Scholars of private law have long framed the central issue of responsibility for harm, whether generally or as applied to science and technology, in terms of the great divide between fault and strict liability. No doubt the comparative merits and frailties of these opposing systems of accountability are fundamentally important. Yet, the spotlight shone on economic and philosophic aspects of these competing ideologies has left in the shadows the analytic fulcrum that properly defines the outer bounds of responsibility for harm from technology gone awry. That fulcrum is foreseeability.

This Article begins to fill that gap, by illuminating foreseeability’s sometimes hidden role over the last half century in framing the debate on whether private law should hold actors accountable for the harmful effects of new technology, even if those consequences are unforeseen. This Article also opens debate on how a role for foreseeability might be fashioned for this context where consequences become ever harder to predict as science peels back the essential building blocks of nature, and as technology reconstructs nature in uncharted ways. The issue explored here is one that private law increasingly will confront: whether actors (usually firms) should bear, or be protected from, legal responsibility for the unforeseeable risks of bending nature. Put otherwise, the question addressed here is whether and how the law should bend itself to address accountability for harm in this brave new world.

Penetrating to the heart of responsibility for harm, the problem of unforeseeable risk forces courts and policy makers to reexamine the goals of private law, including a host of fundamental questions: Who should bear the costs and benefits of changes in science and technology that develop over time? How should the law deal with changes in public attitudes toward risk, producer liability, individual responsibility, and legal doctrine? Are jurors of varying ages capable of fairly judging products made before they were born, or made just last year, according to the science, technology, values, and standards of the time when those products were invented, made, and sold? Is the judicial system capable of resolving these problems in a principled manner through the development of common law, or is the legislature a preferable forum for drawing basic liability lines? Should the law place primary (or exclusive) jurisdiction in regulatory agencies to try to discover and prevent these types of hazards before the fact? These are just a few of the many perplexing questions with which courts and policymaking institutions increasingly will have to grapple, questions that lie on the cutting edge of modern science and the law. The purpose of this Article is to begin that journey.
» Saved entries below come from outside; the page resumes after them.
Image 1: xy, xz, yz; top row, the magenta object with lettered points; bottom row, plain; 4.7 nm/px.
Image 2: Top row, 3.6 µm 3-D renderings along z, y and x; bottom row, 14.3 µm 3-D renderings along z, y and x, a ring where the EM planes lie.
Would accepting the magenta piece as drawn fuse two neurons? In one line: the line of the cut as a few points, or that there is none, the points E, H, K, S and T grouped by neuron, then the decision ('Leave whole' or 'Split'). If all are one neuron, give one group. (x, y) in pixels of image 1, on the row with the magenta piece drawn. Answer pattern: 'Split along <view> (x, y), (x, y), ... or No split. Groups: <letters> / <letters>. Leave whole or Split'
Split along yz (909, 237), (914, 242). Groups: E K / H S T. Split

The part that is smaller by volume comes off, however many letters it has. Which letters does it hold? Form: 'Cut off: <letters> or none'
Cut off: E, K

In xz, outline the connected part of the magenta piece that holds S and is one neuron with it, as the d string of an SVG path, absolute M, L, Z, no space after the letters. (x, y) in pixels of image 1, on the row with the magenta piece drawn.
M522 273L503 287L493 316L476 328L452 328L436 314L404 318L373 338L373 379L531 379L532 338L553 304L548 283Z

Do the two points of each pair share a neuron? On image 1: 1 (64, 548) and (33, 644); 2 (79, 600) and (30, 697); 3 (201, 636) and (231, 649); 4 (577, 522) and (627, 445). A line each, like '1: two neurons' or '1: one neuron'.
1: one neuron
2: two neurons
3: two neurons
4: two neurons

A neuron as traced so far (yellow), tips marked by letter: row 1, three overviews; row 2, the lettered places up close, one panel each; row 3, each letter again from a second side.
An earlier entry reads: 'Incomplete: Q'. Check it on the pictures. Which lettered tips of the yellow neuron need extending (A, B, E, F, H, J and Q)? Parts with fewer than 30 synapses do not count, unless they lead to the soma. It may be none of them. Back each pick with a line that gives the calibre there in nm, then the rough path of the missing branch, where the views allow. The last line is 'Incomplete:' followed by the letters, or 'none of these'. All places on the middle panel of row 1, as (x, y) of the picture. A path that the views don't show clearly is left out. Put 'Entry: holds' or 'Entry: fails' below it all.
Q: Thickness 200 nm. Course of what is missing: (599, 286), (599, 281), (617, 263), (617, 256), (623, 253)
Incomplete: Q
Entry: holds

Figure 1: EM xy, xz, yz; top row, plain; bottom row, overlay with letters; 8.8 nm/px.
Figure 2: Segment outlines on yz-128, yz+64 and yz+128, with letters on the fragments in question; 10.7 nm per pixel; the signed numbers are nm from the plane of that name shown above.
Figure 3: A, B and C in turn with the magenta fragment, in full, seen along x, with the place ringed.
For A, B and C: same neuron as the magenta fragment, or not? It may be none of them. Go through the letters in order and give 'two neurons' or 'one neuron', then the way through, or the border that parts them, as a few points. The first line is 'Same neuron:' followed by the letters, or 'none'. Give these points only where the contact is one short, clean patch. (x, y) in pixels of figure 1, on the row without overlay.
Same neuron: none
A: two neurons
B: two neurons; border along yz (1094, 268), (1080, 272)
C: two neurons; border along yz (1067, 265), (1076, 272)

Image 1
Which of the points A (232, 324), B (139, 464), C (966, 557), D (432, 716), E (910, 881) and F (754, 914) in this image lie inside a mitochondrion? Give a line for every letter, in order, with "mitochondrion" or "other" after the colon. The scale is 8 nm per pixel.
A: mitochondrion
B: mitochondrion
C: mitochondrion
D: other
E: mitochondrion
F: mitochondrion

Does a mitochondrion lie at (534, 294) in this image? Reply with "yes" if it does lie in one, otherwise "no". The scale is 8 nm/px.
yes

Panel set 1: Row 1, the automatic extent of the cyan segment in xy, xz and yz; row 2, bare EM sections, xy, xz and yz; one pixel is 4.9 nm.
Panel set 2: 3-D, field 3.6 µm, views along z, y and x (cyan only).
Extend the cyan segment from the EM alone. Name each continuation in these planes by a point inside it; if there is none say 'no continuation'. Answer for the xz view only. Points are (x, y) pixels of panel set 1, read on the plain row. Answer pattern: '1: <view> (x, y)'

Part II of this Article probes the underlying problem: how the accelerating pace of science is opening up a vast universe of unknown risks. Part III examines private law’s initial, blunt efforts to address the consequences of technology twisting nature into harm. This Part chronicles the law’s experiment, beginning in the 1960s, in holding producers “strictly” liable for unforeseeable risks from the products of technology, an experiment that expelled foreseeability from its classic anchoring role in private law. Part IV then explains how the law began to heal itself by reviving foreseeability, as various features of the great strict liability experiment unraveled, one by one. Part V next explores how foreseeability presents the greatest challenge to private law in a modern world where science and technology can be expected to go awry in many ways that cannot specifically be predicted, but where unexpected consequences, sometimes harmful, are inevitable. The Article concludes that the moral power and flexibility of foreseeability render it superior to a rule of strict liability in setting the boundaries of responsibility for harm from rapid advances in science and technology.